→ Task statement
Your response should contain each line of the data that includes "with".

Start of Data in this exercise

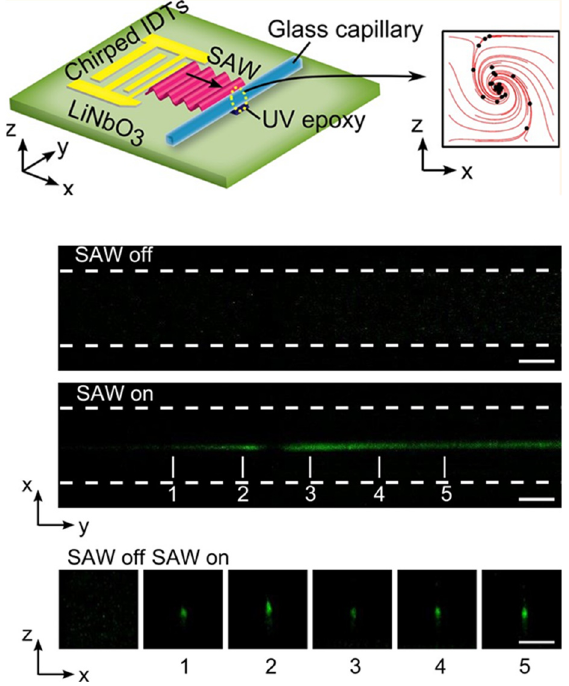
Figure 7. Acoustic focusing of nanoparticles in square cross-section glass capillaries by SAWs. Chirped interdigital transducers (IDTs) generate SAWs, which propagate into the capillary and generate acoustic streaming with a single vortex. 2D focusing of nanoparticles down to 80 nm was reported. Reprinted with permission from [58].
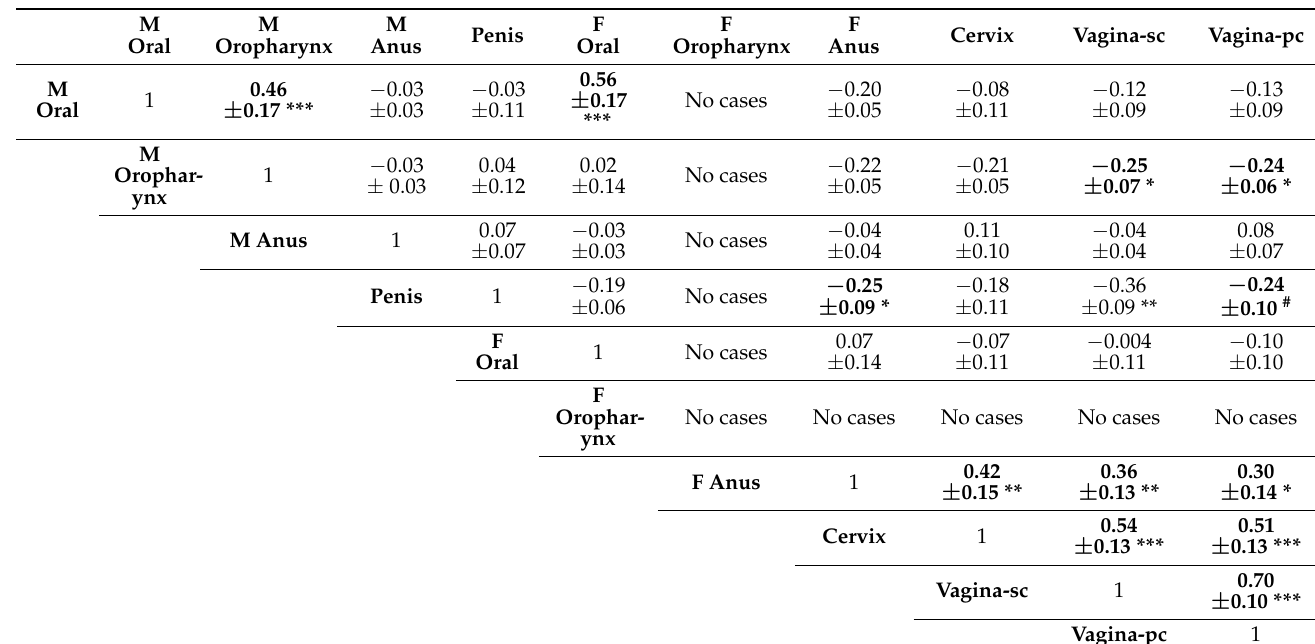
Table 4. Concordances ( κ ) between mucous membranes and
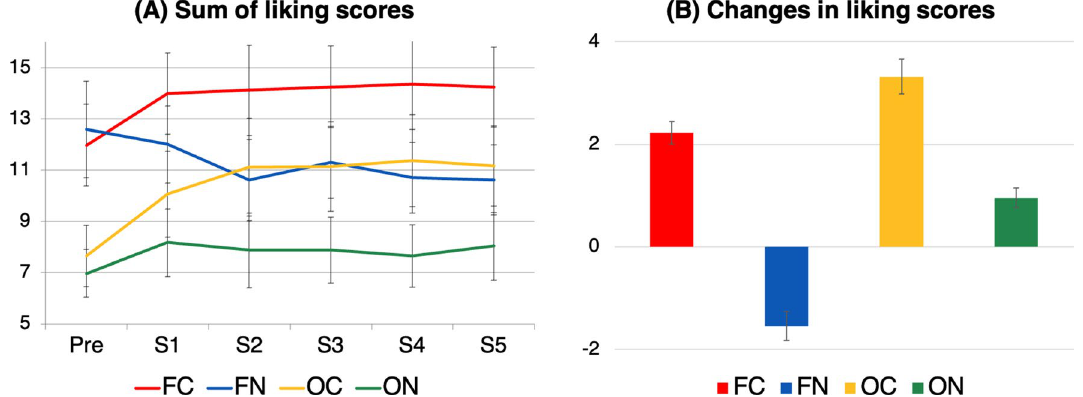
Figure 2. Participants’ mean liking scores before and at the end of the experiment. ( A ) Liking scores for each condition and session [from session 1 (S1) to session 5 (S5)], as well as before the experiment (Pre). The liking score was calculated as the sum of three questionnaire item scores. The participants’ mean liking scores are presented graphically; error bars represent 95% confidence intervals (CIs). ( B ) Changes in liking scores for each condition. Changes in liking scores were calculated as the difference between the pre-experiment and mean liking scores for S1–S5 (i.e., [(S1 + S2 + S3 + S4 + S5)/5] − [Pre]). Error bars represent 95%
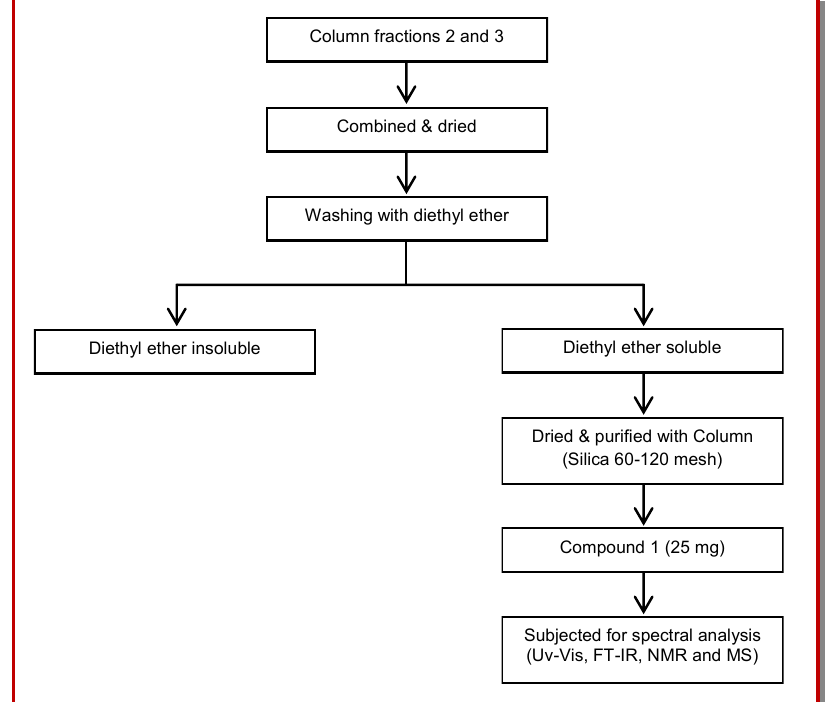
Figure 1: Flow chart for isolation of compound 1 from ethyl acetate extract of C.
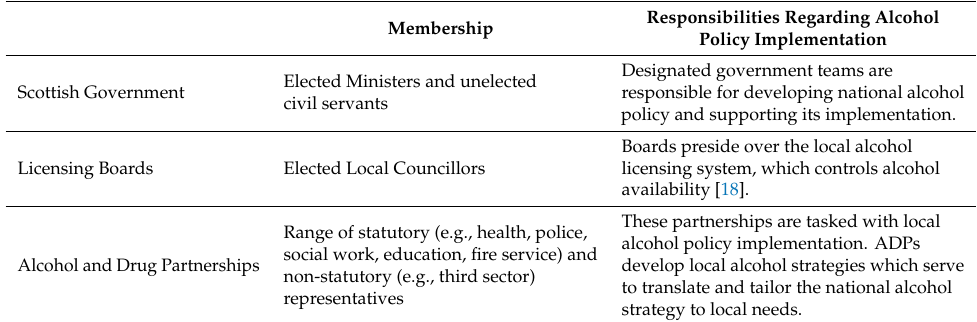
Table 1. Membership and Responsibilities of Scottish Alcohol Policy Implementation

End of Data in this exercise
Start of Data in this exercise

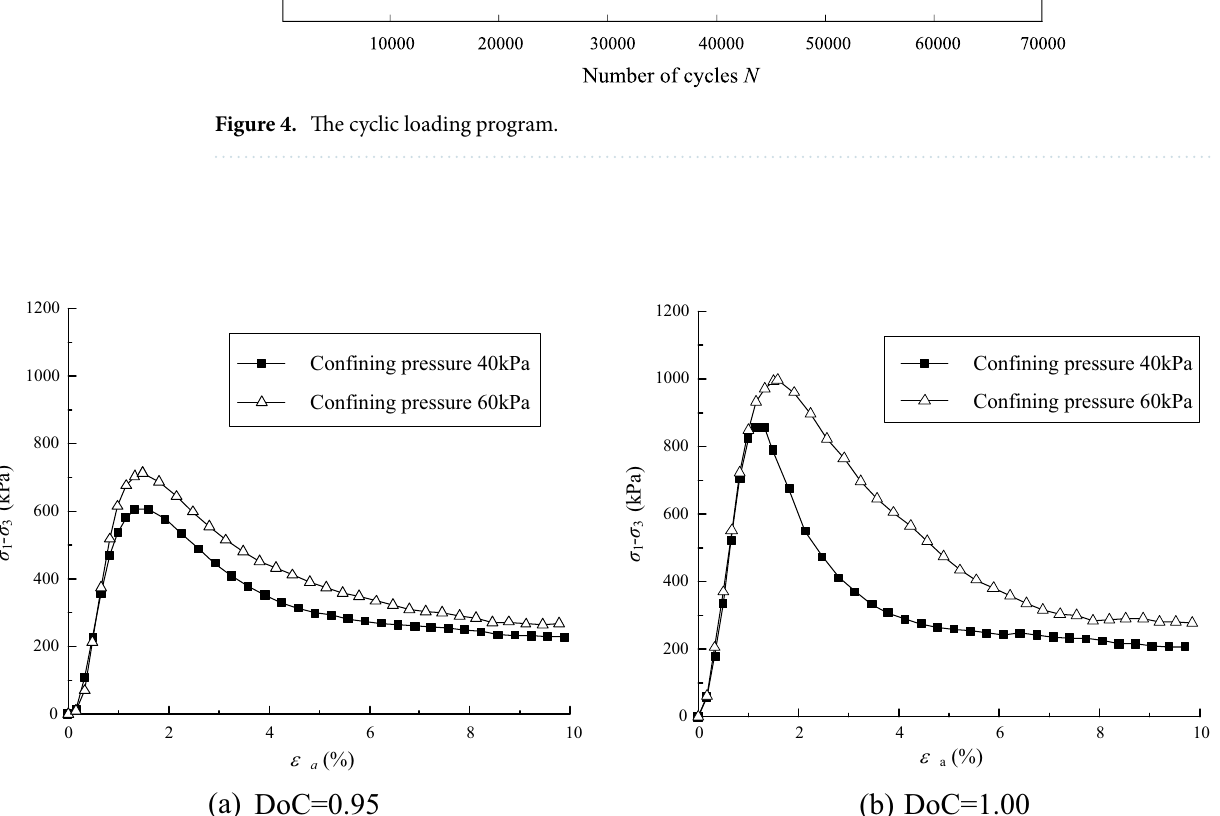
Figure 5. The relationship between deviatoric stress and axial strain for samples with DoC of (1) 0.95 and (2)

End of Data in this exercise

→ Answer area
Figure 7. Acoustic focusing of nanoparticles in square cross-section glass capillaries by SAWs. Chirped interdigital transducers (IDTs) generate SAWs, which propagate into the capillary and generate acoustic streaming with a single vortex. 2D focusing of nanoparticles down to 80 nm was reported. Reprinted with permission from [58].
Figure 5. The relationship between deviatoric stress and axial strain for samples with DoC of (1) 0.95 and (2)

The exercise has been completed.